Make no mistake, at times North Carolina has handled the NCAA investigation like Keystone Kops. As the antithesis of the SEC, officials in Chapel Hill welcomed the NCAA with plenty of access. Remember, integrity of the university was at stake and stonewalling the NCAA was not how they do business at UNC. Slight problem, it cost the Tar Heels a potential breakthrough season with a number of player suspensions and an investigation with no foreseeable end thanks to more information gleaned from that access.

North Carolina's best intentions actually showed how ill-prepared they were to handle what the SEC calls a typical day.

Putting aside the strange insulting-to-the-SEC frame – it's not the access to the NCAA that cost UNC their season, it's the people who broke the rules, however trivial those may be in some cases – I never considered UNC's handling of the situation to be all that bad. How well Carolina handled the investigation varies based on who you're considering, be it the NCAA, the team, or the public at large. 

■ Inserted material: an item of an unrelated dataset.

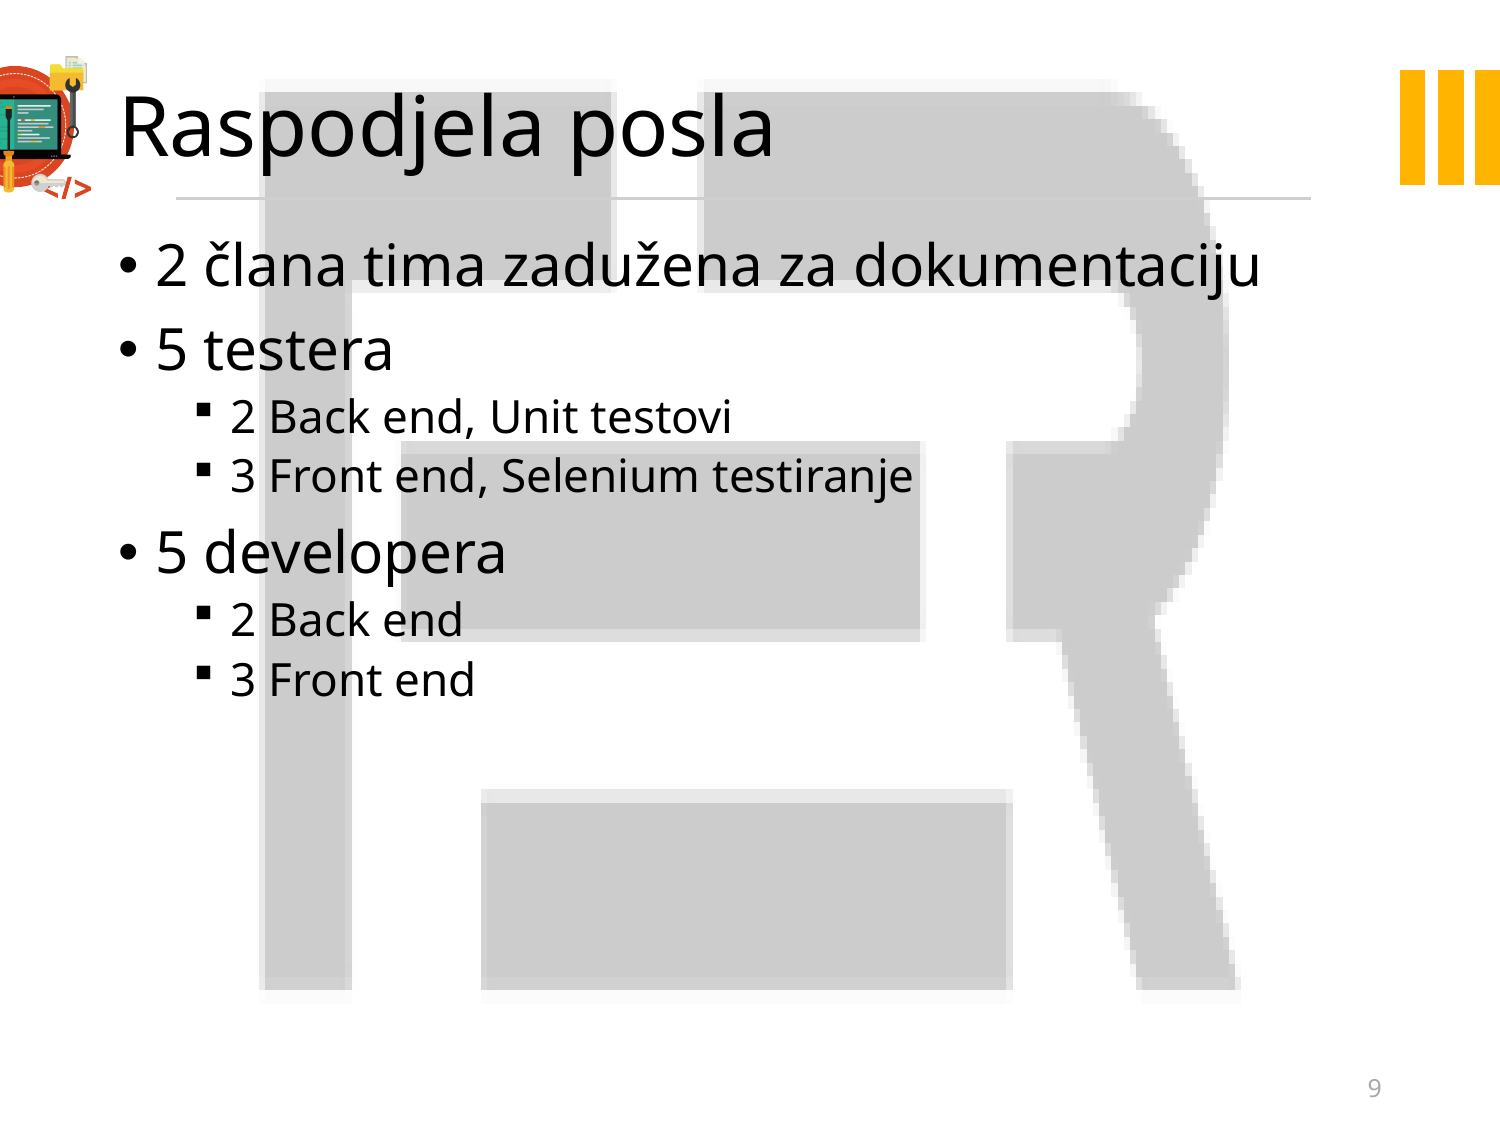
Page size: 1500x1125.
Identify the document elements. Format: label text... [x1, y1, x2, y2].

They've handled the NCAA rather well, as far as I can tell since neither organization is going to be forthcoming at this point. Compare that to Ohio State, where Jim Tressel stonewalled and got all of his ineligible players in the bowl game, only to have the truth come out and cost him his job, which even then might not save the university from serious sanctions. (If UNC is hit with a harder penalty than OSU, the NCAA is going what little credibility the have. Which won't mean it won't happen, but Carolina has been infinitely more helpful than their Ohio counterparts.)

Now, UNC has balance this by not handling its players nearly as well. Some of it is the inevitably conflict between the NCAA and the athletes, where Chapel Hill has come down on the side of the guys in suits. Players missed games only to be later cleared of any wrongdoing, and Devon Ramsey almost had his entire football career ended before he was able to prove his innocence. So some players have reasons to be annoyed. Put that with the ax oversight that helped start this mess, and the problems they're still having given Quinton Coples' little jaunt (more on that later) and there obviously needs to be better communication on that front.

With regard to the media and public at-large, UNC could have handled them better – clear, definitive answers will always help – but never as well as the media will like. The NCAA has rather strong opinions about what should and shouldn't be shared about an ongoing investigation, and while the Carolina organization has been admirably leak-tight, this doesn't sell papers, or fill blog posts. Hence lawsuits, where both sides have valid reasons for taking the positions they do, and snarky blogosts comparing the Heels to SEC rulebreakers.

Overall, I think UNC has handled this whole thing about as well as can be expected, after the initial infractions were allowed to happen – which, of course, was grade-A bungling. The Coples thing is infuriating all-around of course. After seeing teammates miss games because of trips pro players invited them on, and the NCAA specifically warning players to avoid draft parties, to take that trip indicates either the most careful planning or reckless obliviousness I've seen from a football player in quite sometime. Things aren't all well in the football program, but now we get to wait for the final report to determine how bad things actually are.